Trying to get good fill rate…

I went home last night and commented out my entire rendering loop in an attempt to locate any potential fill rate issues (unnecessarily clearing the screen,…). Now I calculated my frame rate at over 1017 frames (in theory).

1017.2… = (800,000,000 pixels/s) / (1024 * 768)

Right?

Anyway with the code in the loop commented out I get like +50m frames a second (to bad the whole game doesn’t run this fast ). Now I only uncomment SwapBuffers and the frame rate drops to 700. Wth, I thought that the buffer swap was a pointer swap (obviously not). Even if its not I still am taking a big hit for a memcpy that (hopefully) is taking place entirely in the card. Is there anything I could be doing wrong? SwapBuffers is the only call in the loop and I’m running the app in windowed mode, so technically I’m not even using the whole 1024x768…

Thanks…

John.

If you’re running in windowed mode you’ll always get a copy rather than pointer swap.

oh… all that concern for nothing.

Thanks!

John.

Humus, that’s not true for workstation graphics boards.

Exactly how is windowed mode different than fullscreen mode?I thought fullscreen is just a fulscreen window wich covers the whole screen.Or is that only in linux/X11 and windows is different?

[DATASET RECORDS]
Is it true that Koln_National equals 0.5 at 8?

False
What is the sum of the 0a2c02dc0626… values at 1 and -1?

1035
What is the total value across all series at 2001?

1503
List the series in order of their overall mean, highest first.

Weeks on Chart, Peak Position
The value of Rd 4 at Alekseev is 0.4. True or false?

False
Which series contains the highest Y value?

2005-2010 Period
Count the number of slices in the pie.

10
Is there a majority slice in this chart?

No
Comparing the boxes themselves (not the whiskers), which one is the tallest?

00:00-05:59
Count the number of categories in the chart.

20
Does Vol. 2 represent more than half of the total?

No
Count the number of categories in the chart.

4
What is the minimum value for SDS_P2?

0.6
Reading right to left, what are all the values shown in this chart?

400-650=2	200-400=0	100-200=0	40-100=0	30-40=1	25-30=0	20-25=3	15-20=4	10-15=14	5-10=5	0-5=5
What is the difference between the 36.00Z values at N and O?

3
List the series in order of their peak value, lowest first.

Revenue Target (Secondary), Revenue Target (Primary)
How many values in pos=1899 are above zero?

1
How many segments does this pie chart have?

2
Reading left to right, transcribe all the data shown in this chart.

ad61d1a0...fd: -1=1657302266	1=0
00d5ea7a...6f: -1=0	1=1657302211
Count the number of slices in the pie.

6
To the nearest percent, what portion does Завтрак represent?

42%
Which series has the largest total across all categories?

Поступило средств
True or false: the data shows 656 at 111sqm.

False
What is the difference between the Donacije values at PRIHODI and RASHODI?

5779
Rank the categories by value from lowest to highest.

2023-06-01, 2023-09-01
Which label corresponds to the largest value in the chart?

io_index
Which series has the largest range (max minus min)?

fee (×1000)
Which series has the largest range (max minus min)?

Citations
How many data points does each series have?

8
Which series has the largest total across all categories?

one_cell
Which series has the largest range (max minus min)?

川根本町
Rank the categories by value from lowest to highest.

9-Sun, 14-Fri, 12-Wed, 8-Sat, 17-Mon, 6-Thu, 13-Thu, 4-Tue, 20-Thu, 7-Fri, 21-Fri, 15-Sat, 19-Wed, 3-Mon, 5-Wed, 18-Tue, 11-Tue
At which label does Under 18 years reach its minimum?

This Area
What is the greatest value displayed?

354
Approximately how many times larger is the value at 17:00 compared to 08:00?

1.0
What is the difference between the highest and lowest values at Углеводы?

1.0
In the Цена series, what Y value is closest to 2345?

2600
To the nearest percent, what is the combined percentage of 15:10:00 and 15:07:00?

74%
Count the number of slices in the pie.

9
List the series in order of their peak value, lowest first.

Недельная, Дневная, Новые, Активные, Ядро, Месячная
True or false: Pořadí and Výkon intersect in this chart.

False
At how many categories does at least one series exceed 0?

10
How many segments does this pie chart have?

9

[PROBLEMS AND TASKS]
• A. In the fill rate thread, what did the frame rate drop to once only SwapBuffers was uncommented?
• B. Go on with the fill rate thread from the point where it stops.
The records are taken from a different source than the fill rate thread.

[ANSWERS PROVIDED]
• A. It dropped to 700.

• B.
Well, you’re right that fullscreen is just a window that covers the whole screen. However, in fullscreen the driver can do certain optimizations. In windowed mode it’ll need to copy your smaller backbuffer into the “global” frontbuffer when it does a buffer swap. In fullscreen it can just switch memory pointers between front and back buffer. This holds true at least for all consumer level cards, but as Relic pointed out, workstation card may have special hardware on their RAMDAC to dynamically assign certain screen areas to different framebuffers. This makes a lot of sense for workstation cards which are mainly operating in windowed mode, while normal gaming cards tend to be used in fullscreen mode.

Certain OpenGL implementations will actually always render GL into a “video” overlay, so that swapbuffers is always a pointer swap.

However, it may be that the driver needs to do other kinds of synchronization and housekeeping inside swapbuffers, so I wouldn’t expect swapbuffers to be entirely “free” even if it’s just a pointer swap.